Charity wants to help parents after loss of child
BEREAVEMENT counsellors could be based at North Staffordshire's new maternity hospital after health bosses admitted they had let down a couple grieving over their stillborn baby.
Specialist charity The Dove Service had tried to set up a service for difficult or stillbirths at the hospital last year.
But its request was not discussed further by NHS Stoke-on-Trent.
Now the application has been re-submitted after The Sentinel reported how Jane Auden delivered a stillborn baby girl in the bath at her Chesterton home in January.

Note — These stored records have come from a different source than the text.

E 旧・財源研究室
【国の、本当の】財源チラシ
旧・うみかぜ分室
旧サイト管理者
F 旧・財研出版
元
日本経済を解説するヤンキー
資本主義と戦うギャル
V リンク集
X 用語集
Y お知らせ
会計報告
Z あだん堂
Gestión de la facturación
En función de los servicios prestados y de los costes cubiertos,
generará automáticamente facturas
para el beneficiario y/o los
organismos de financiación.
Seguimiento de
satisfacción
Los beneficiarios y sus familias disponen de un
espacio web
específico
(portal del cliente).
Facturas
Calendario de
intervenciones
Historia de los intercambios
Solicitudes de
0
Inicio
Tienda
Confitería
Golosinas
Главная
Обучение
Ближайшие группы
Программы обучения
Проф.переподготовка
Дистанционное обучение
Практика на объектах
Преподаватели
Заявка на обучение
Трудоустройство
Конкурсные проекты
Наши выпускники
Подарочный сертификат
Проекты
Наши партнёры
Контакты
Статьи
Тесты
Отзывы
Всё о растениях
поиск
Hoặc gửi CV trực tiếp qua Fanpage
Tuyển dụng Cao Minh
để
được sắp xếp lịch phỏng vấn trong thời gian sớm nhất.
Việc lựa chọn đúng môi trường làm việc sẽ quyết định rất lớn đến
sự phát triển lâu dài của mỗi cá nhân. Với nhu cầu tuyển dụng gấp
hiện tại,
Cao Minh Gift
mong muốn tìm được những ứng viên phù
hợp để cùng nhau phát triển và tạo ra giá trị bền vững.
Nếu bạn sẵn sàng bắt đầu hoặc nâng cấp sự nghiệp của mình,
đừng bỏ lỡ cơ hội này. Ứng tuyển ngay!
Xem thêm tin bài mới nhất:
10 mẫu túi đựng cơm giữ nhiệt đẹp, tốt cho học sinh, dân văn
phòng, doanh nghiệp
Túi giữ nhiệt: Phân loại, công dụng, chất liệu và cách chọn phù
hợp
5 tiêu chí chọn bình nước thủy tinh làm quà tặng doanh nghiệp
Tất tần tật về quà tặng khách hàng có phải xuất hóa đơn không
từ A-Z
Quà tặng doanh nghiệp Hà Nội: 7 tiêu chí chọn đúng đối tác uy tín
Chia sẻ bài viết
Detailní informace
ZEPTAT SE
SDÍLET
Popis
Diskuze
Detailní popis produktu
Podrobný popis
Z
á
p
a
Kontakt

The 35-year-old had left the maternity unit less than an hour earlier, because the complex's two specialist bereavement rooms were unavailable.
Ms Auden later complained there was no bereavement support at the unit and she was diagnosed with depression.
The hospital is reviewing its stillbirth care after apologising over its treatment of Ms Auden and her 29-year-old partner Adrian Turner.
Now it has emerged The Dove Service has made another move to set up a service in the maternity unit after reading the couple's plight.
Dove Service chief executive Dr Simon Hankins said: "I linked my previous discussions with the health trust to The Sentinel's heart-rending article and this time we received a very speedy response with a meeting arranged to explore the issues and options further.
"I feel very positive about the outcome, because it is clear a service right in the neo-natal unit is required."
Hanley-based The Dove Service has worked across Staffordshire and Cheshire for 25 years offering support and counselling to parents, couples, families of stillborn babies and people affected by bereavement, illness or other significant losses.
A health trust spokesman said: "We are in discussions with regard to how we deliver such a service."
Ms Auden, who remains off work from Morrisons, in Milehouse, said: "I have still not had any bereavement support from the hospital, but have been contacted by the Sands stillbirth charity from Crewe.
"It would be good to have some support for people while they are still in the unit.
"I have also had a letter from the hospital saying they are ordering new beds for the rooms and having them re-decorated. The room I was left in is also being moved to a quieter, more appropriate part of the unit.
"These are all positive things and I hope it will stop others going through what happened to us. I can't bring the baby back, but getting improvements was our aim in making a complaint."